Kontradiksi Semangat Pendidikan dan Kebijakan Pemerintah

6 Juni 2024   08:06 Diperbarui: 6 Juni 2024   08:13 168
+
Laporkan Konten
Laporkan Akun
Kompasiana adalah platform blog. Konten ini menjadi tanggung jawab bloger dan tidak mewakili pandangan redaksi Kompas.
Lihat foto
Bagikan ide kreativitasmu dalam bentuk konten di Kompasiana | Sumber gambar: Freepik

Pada awal bulan mei kemarin, tepatnya di hari pendidikan, saya telah menulis terkait sempitnya ruang pendidikan dalam negeri khususnya pada perguruan tinggi. Namun, beberapa hari belakangan ini, sosial media saya telah diselimuti dengan informasi terkait kebijakan kenaikan UKT (Uang Kuliah Tunggal) pada beberapa PTN. Kebijakan itu kemudian memantik amukan mahasiswa. Mereka beramai-ramai memenuhi halaman gedung rektorat masing-masing untuk melantangkan suara demi menolak kebijakan tersebut.

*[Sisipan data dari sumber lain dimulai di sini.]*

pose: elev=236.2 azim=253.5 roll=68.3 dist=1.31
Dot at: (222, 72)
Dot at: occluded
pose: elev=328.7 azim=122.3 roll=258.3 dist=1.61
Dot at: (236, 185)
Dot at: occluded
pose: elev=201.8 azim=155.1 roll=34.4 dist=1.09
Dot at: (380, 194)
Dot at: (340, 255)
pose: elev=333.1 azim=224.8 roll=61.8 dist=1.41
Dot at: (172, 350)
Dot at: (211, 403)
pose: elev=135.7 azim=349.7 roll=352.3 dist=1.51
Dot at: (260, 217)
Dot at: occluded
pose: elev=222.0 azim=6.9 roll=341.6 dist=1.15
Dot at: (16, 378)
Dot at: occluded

Tidak hanya sampai disitu, Aliansi Badan Eksekutif Mahasiswa Seluruh Indonesia (BEM SI) telah mengadukan perkara itu dalam rapat bersama dengan Komisi X DPR RI pada 16 mei lalu. Selain berkeluh kesah terkait kenaikan UKT di beberapa kampus negeri, mereka juga meminta untuk Permendikbudristek Nomor 2 Tahun 2024 ditinjau kembali. Mereka menilai bahwa Permen tersebut menjadi dalang utama yang memberi ruang pada kampus negeri untuk menaikan UKT sesuka hati.

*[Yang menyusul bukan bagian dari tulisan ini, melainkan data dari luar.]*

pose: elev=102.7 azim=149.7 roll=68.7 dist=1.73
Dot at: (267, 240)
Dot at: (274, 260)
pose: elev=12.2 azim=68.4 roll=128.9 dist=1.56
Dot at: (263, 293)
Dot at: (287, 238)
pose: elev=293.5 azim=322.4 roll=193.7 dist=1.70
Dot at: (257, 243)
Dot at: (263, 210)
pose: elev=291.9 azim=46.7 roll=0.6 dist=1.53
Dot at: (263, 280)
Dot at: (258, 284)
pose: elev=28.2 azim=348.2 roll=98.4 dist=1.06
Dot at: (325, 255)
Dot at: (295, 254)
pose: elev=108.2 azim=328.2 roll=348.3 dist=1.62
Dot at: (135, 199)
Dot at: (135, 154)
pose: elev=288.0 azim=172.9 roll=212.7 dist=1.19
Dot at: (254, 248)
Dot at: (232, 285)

Setelah saya telusuri, ternyata memang ada beberpa kampus negeri yang telah mengeluarkan kebijakan menaikan UKT pada tahun ajaran 2024/2025. Beberapa kampus tersebut diantaranya adalah Universitas Jenderal Soedirman, Universitas Islam Negeri Syarif Hidayatullah, Universitas Brawijaya, dan masih banyak lagi. Fenomena itu kemudian menggelitik otak saya untuk kembali berpendapat tentang pendidikan dalam negeri ini.

Saya kira memahalkan biaya kuliah pada kampus negeri itu bukanlah kebijakan yang bijaksana dalam negeri yang keadaannya masih seperti ini. Hal itu hanya akan menambah beban bagi negara untuk memajukan Sumber Daya Manusia (SDM) dan Kesejahteraan sosial. Dua hal yang menjadi amanat konstitusi.

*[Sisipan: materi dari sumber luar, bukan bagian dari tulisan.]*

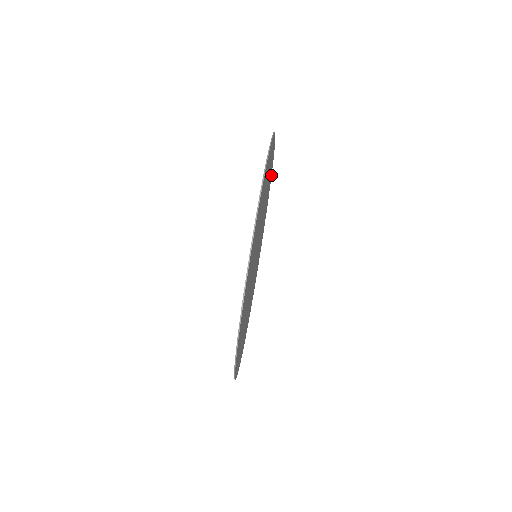
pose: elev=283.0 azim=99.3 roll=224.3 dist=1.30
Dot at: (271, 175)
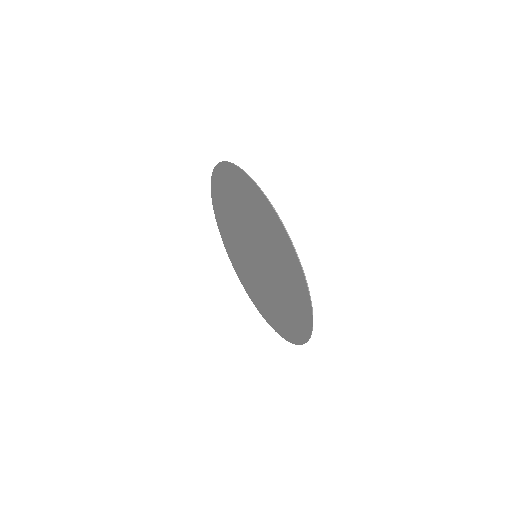
Dot at: (214, 207)
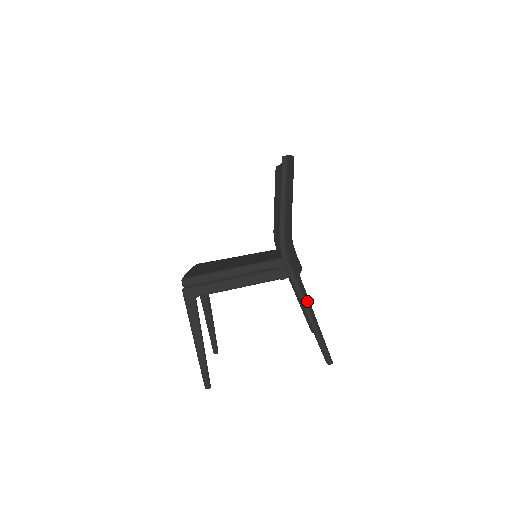
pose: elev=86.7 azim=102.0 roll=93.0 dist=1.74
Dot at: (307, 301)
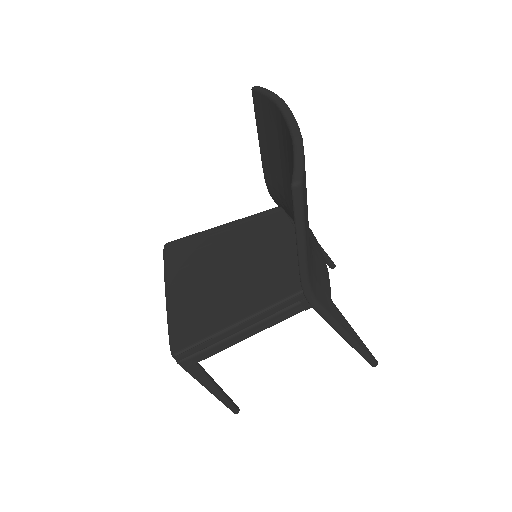
Dot at: (345, 327)
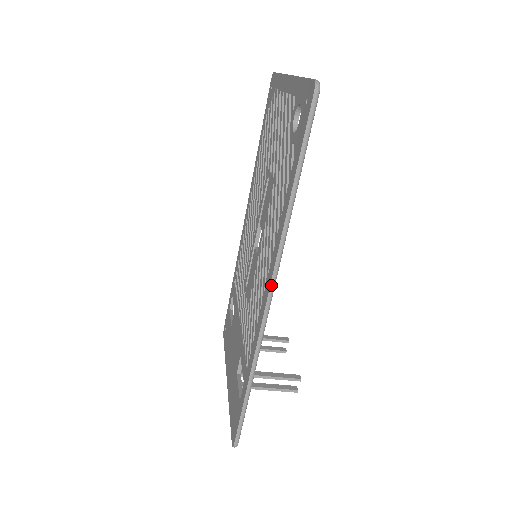
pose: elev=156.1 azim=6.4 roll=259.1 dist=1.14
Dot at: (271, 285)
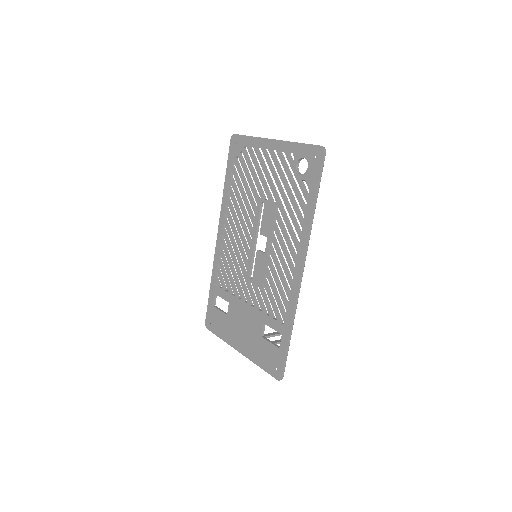
Dot at: (304, 264)
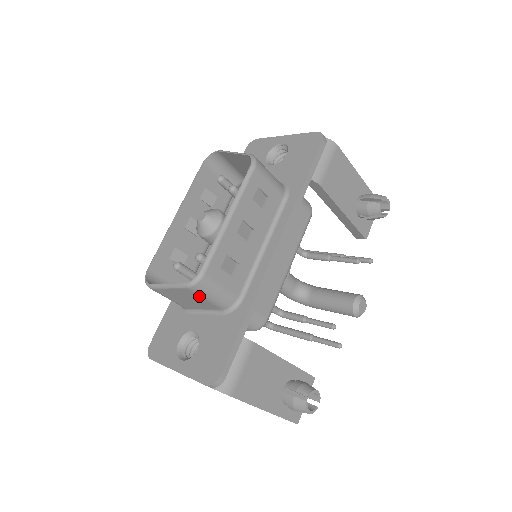
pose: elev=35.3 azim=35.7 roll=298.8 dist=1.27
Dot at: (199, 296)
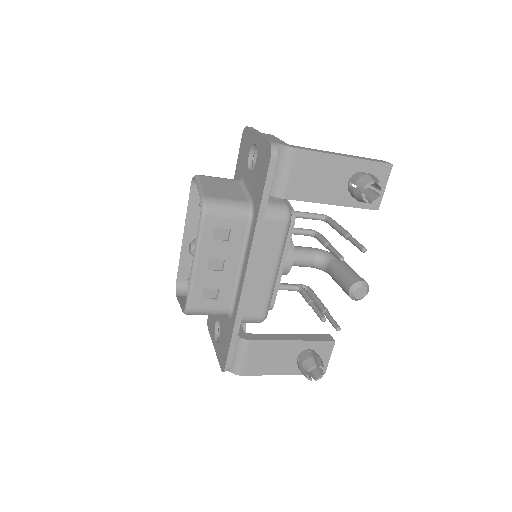
Dot at: occluded
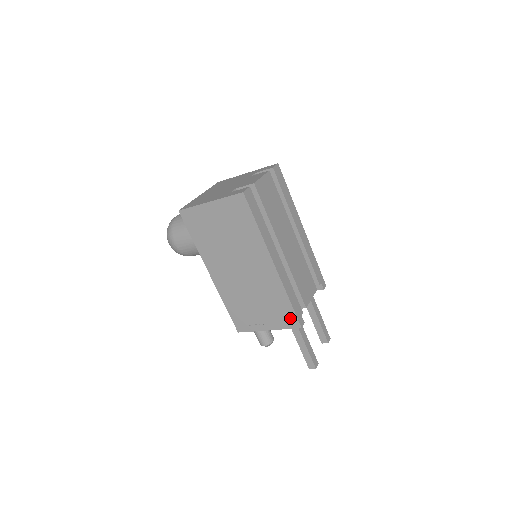
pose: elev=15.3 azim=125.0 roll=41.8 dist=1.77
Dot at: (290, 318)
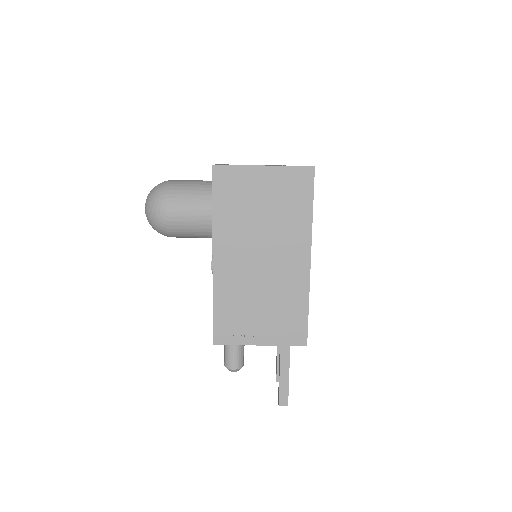
Dot at: (298, 331)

Saya melihat ada semacam kontradiksi pemerintah dalam mengurusi pendidikan di negeri ini, khususnya pada perguruan tinggi. Syarat mutlak dalam kemujuan SDM dan kesejahteraan sosial adalah masyarakat yang berpendidikan. Pemerintah sangat menyadari hal itu. Mereka, terutama Menteri pendidikan dan kaki-tangannya hampir setiap saat menggaungkan semangat pendidikan supaya dapat terus mendorong minat masyarakat untuk berpendidikan hingga ke perguruan tinggi.

Sayangnya, semangat yang terus dikumandangkan tersebut tidak selaras dengan ketersediaan bangku di perguruan tinggi. Apalagi, ditambah dengan biaya kuliah pada kampus negeri yang terus melajit, yang hampir tidak ada bedanya dengan biaya pada kampus swasta.

Seharusnya, jika pemerintah seruis dalam meningkatkan SDM dan kesejahteraan sosial, kampus negeri yang di bawah naungan langsung pemerintah dapat menjadi penyelamat bagi masyarakat miskin untuk dapat menempuh pendidikan tinggi. Pasalnya, masrakat tersebut sangat sulit mendapatkan bangku perkuliahan di kampus swasta karena hampir tidak ada ruang negosiasi terkait biaya perkuliahan.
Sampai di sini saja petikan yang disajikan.